DATA LISTING section start

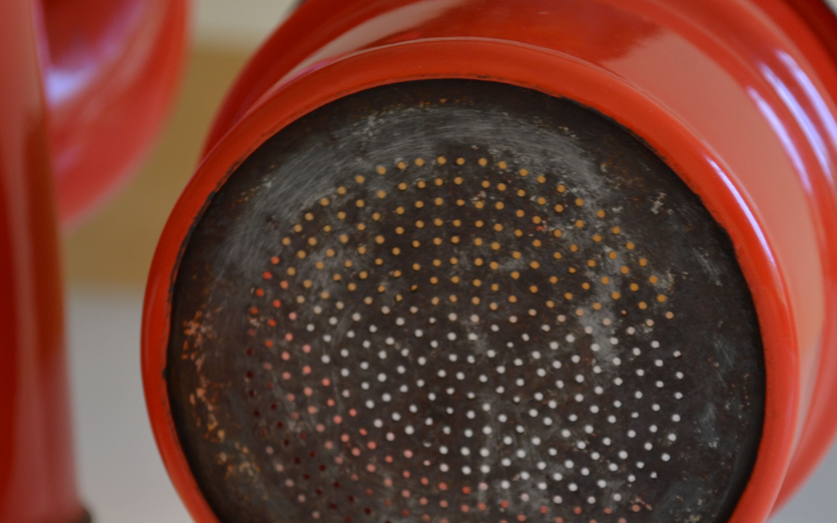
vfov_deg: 11.2
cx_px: 494
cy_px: 342
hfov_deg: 17.9
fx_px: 2662
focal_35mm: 117
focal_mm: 55
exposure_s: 1/60
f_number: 5.6
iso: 400
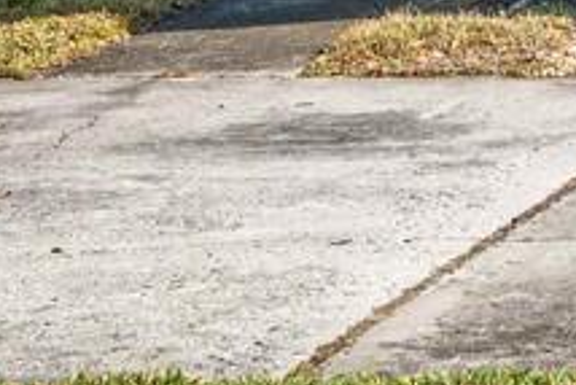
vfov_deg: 5.1
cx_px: 1322
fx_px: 4195
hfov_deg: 7.4
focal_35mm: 262
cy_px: -443
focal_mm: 35
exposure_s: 1/400
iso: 250
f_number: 8
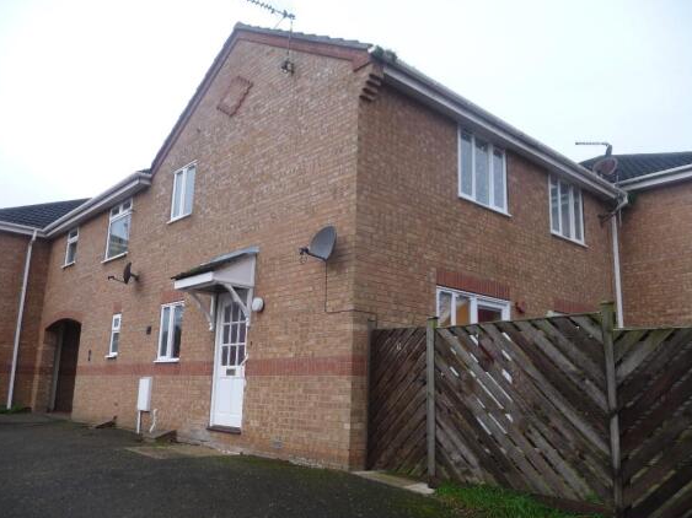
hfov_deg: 61.7
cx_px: 352
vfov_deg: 48.2
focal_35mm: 29
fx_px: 580
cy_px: 266
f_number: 3.3
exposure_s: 1/80
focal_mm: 4.7
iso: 100
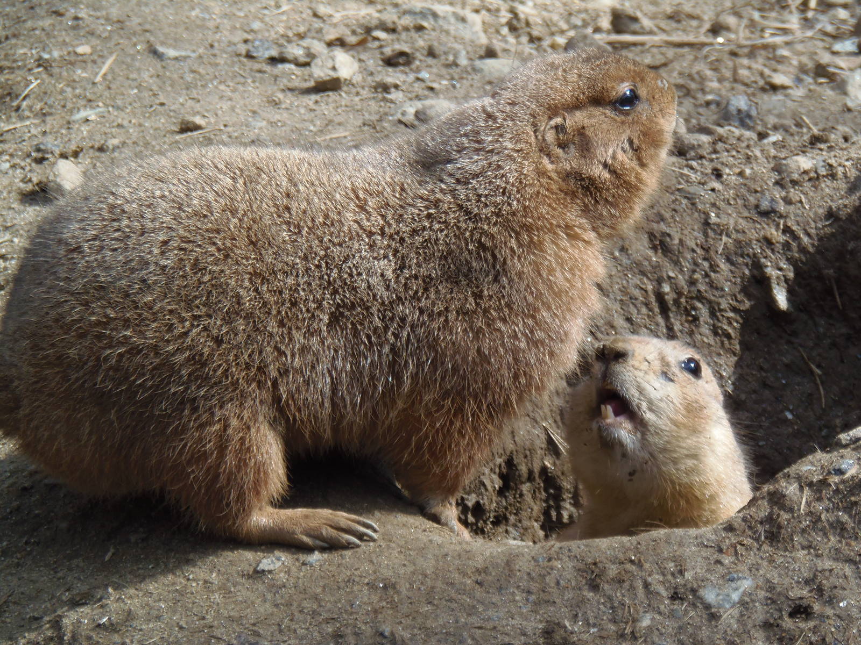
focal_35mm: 326
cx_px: 430
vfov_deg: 4.6
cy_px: 322
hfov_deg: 6.1
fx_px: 8109
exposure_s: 1/200
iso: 64
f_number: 5
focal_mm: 60.4
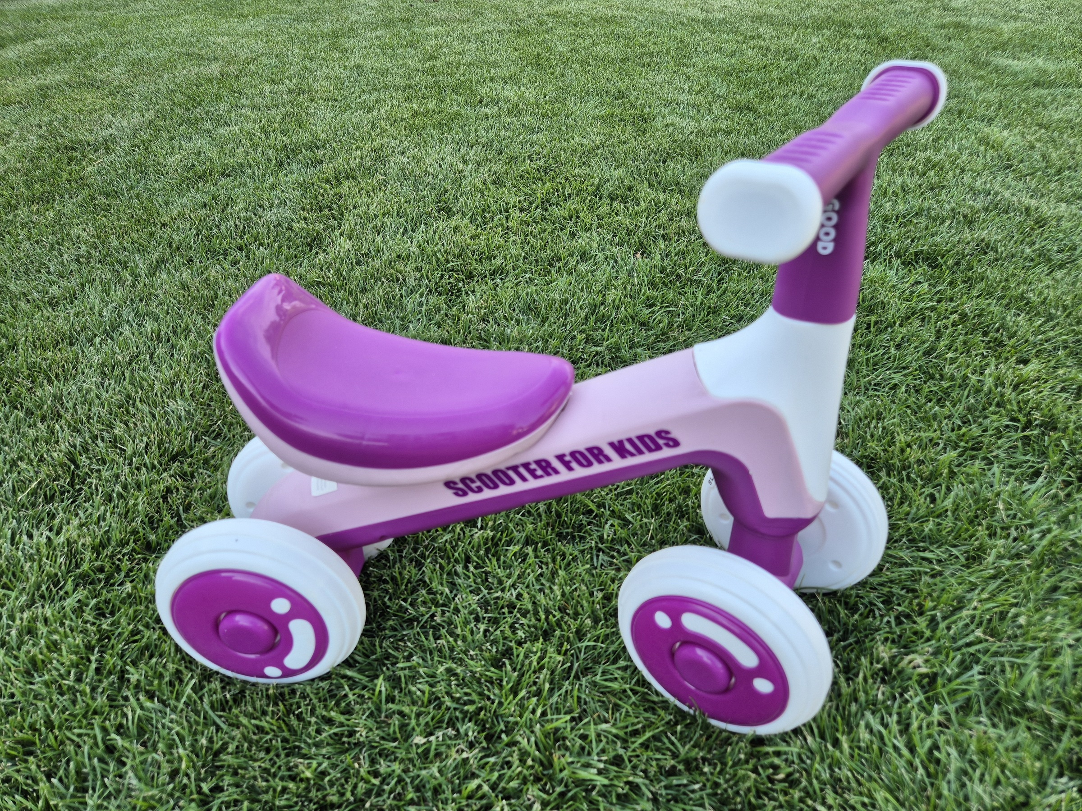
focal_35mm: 23
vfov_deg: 58.9
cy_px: 406
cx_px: 541
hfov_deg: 73.9
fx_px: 719
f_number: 1.8
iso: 25
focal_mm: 5.4
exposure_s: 1/224
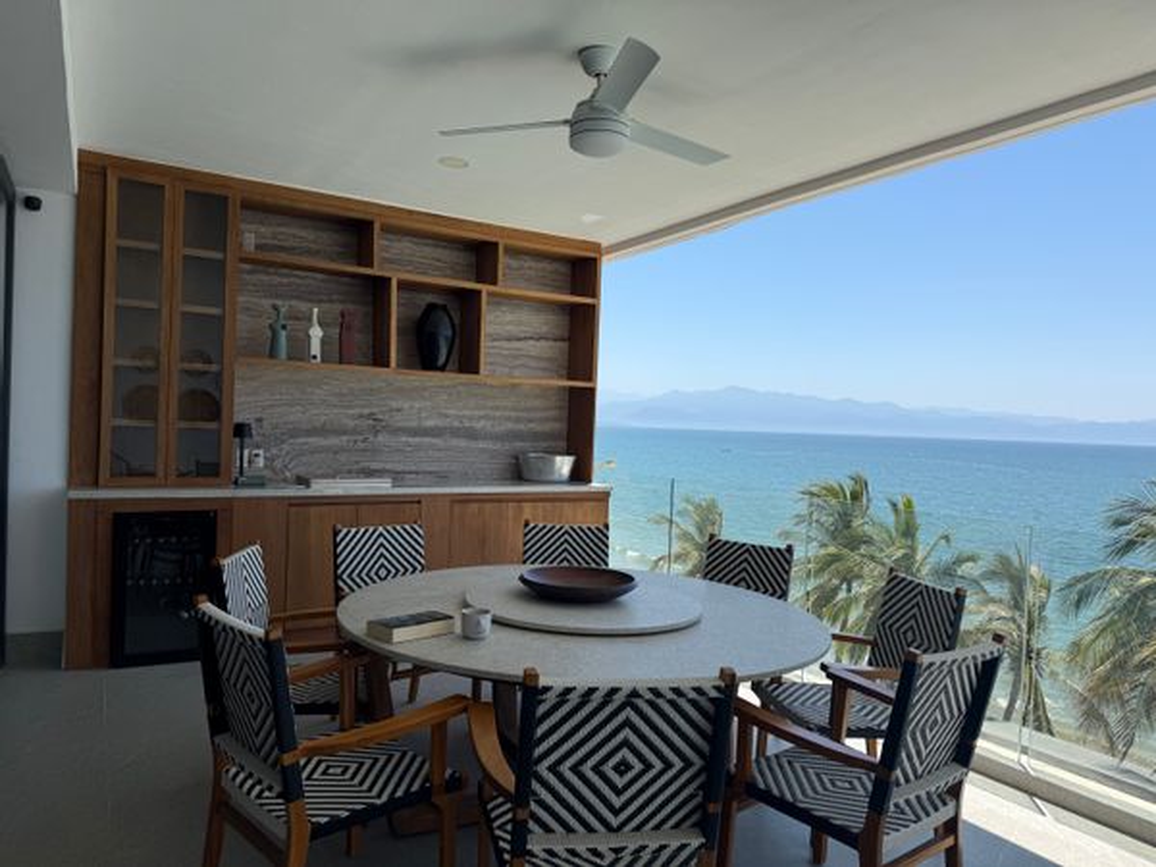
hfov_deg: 71.6
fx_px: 801
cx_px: 578
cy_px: 434
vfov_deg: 56.8
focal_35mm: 24
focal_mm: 6.76
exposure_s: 1/3759
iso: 80
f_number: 1.78
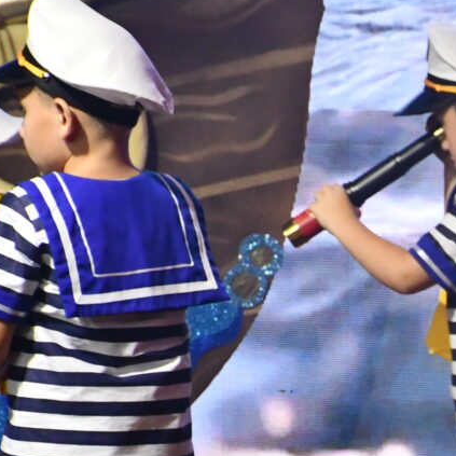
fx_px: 7765
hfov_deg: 3.3
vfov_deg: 3.4
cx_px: 867
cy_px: 537
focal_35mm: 521
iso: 3200
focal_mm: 90
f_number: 5.3
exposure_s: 1/125
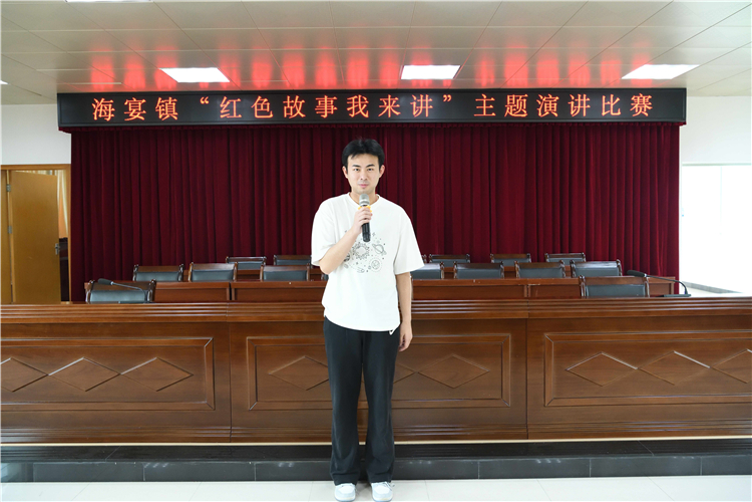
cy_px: 251
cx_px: 376
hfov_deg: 61.9
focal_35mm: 30
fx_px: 627
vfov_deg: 43.6
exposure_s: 1/100
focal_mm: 30
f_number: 6.3
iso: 5000
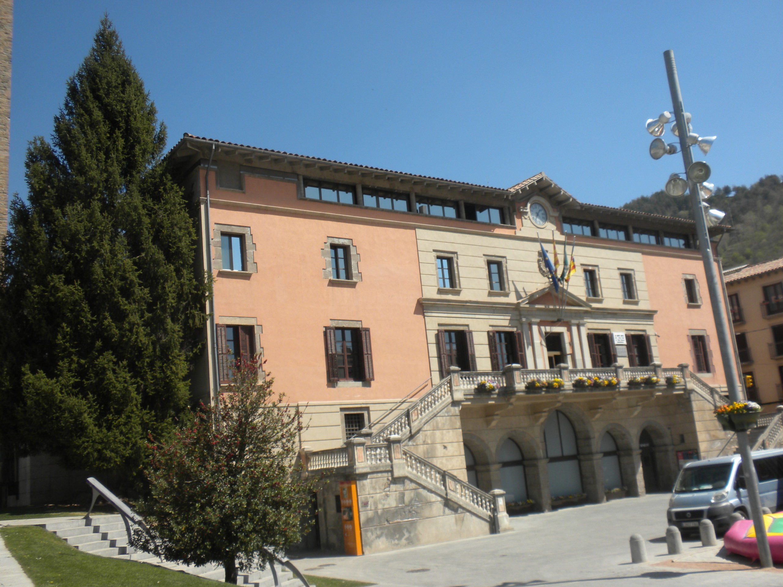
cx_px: 392
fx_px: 837
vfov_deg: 38.7
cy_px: 294
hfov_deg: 50.1
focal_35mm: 37
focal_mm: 6.6
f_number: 10
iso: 64
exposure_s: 1/106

DATA LISTING section end

DIRECTIVE: Without including any picture, reproduce the material above word for word.

RESPONSE:
vfov_deg: 11.2
cx_px: 494
cy_px: 342
hfov_deg: 17.9
fx_px: 2662
focal_35mm: 117
focal_mm: 55
exposure_s: 1/60
f_number: 5.6
iso: 400
vfov_deg: 5.1
cx_px: 1322
fx_px: 4195
hfov_deg: 7.4
focal_35mm: 262
cy_px: -443
focal_mm: 35
exposure_s: 1/400
iso: 250
f_number: 8
hfov_deg: 61.7
cx_px: 352
vfov_deg: 48.2
focal_35mm: 29
fx_px: 580
cy_px: 266
f_number: 3.3
exposure_s: 1/80
focal_mm: 4.7
iso: 100
focal_35mm: 326
cx_px: 430
vfov_deg: 4.6
cy_px: 322
hfov_deg: 6.1
fx_px: 8109
exposure_s: 1/200
iso: 64
f_number: 5
focal_mm: 60.4
focal_35mm: 23
vfov_deg: 58.9
cy_px: 406
cx_px: 541
hfov_deg: 73.9
fx_px: 719
f_number: 1.8
iso: 25
focal_mm: 5.4
exposure_s: 1/224
hfov_deg: 71.6
fx_px: 801
cx_px: 578
cy_px: 434
vfov_deg: 56.8
focal_35mm: 24
focal_mm: 6.76
exposure_s: 1/3759
iso: 80
f_number: 1.78
fx_px: 7765
hfov_deg: 3.3
vfov_deg: 3.4
cx_px: 867
cy_px: 537
focal_35mm: 521
iso: 3200
focal_mm: 90
f_number: 5.3
exposure_s: 1/125
cy_px: 251
cx_px: 376
hfov_deg: 61.9
focal_35mm: 30
fx_px: 627
vfov_deg: 43.6
exposure_s: 1/100
focal_mm: 30
f_number: 6.3
iso: 5000
cx_px: 392
fx_px: 837
vfov_deg: 38.7
cy_px: 294
hfov_deg: 50.1
focal_35mm: 37
focal_mm: 6.6
f_number: 10
iso: 64
exposure_s: 1/106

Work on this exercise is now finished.